→ **What the task asks**:
Report each line of the records below that uses the word "front".

----

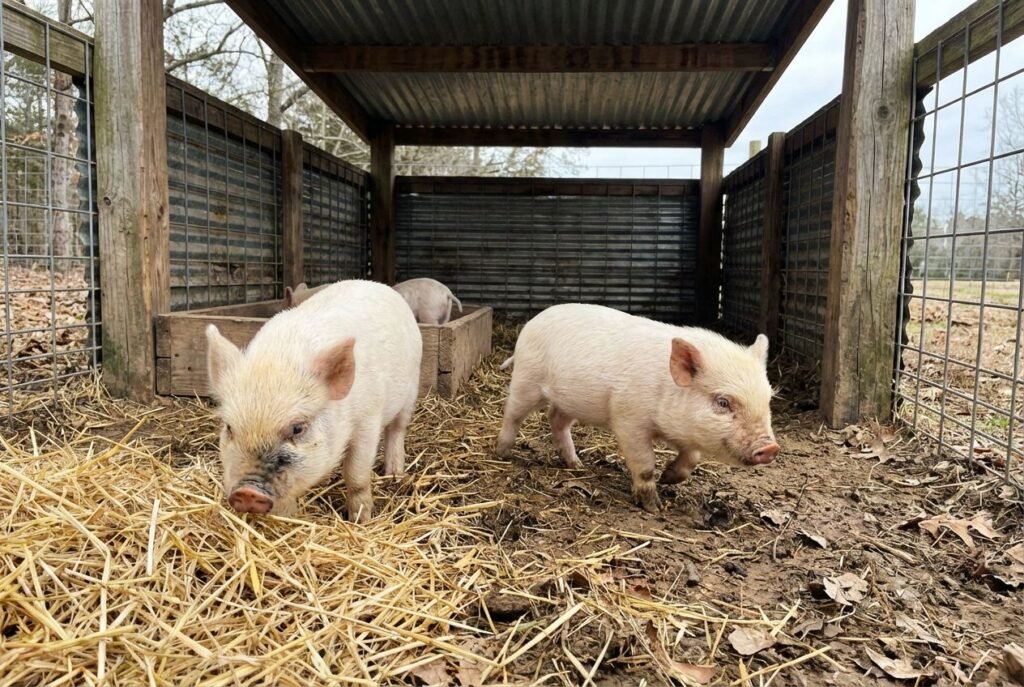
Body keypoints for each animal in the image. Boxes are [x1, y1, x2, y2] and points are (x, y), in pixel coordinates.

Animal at [206, 279, 422, 522]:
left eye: (298, 428)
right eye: (229, 428)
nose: (247, 492)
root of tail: (381, 286)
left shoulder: (368, 418)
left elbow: (356, 475)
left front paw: (361, 521)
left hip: (411, 387)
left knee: (397, 428)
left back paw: (395, 474)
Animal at [495, 303, 779, 513]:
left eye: (768, 400)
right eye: (723, 402)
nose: (770, 447)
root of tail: (532, 322)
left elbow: (692, 459)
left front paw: (668, 478)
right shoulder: (629, 419)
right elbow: (644, 464)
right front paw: (654, 508)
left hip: (569, 400)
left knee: (556, 419)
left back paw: (577, 465)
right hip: (527, 380)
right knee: (513, 414)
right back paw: (502, 453)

----

→ **Your response**:
left front paw: (361, 521)
left front paw: (668, 478)
right front paw: (654, 508)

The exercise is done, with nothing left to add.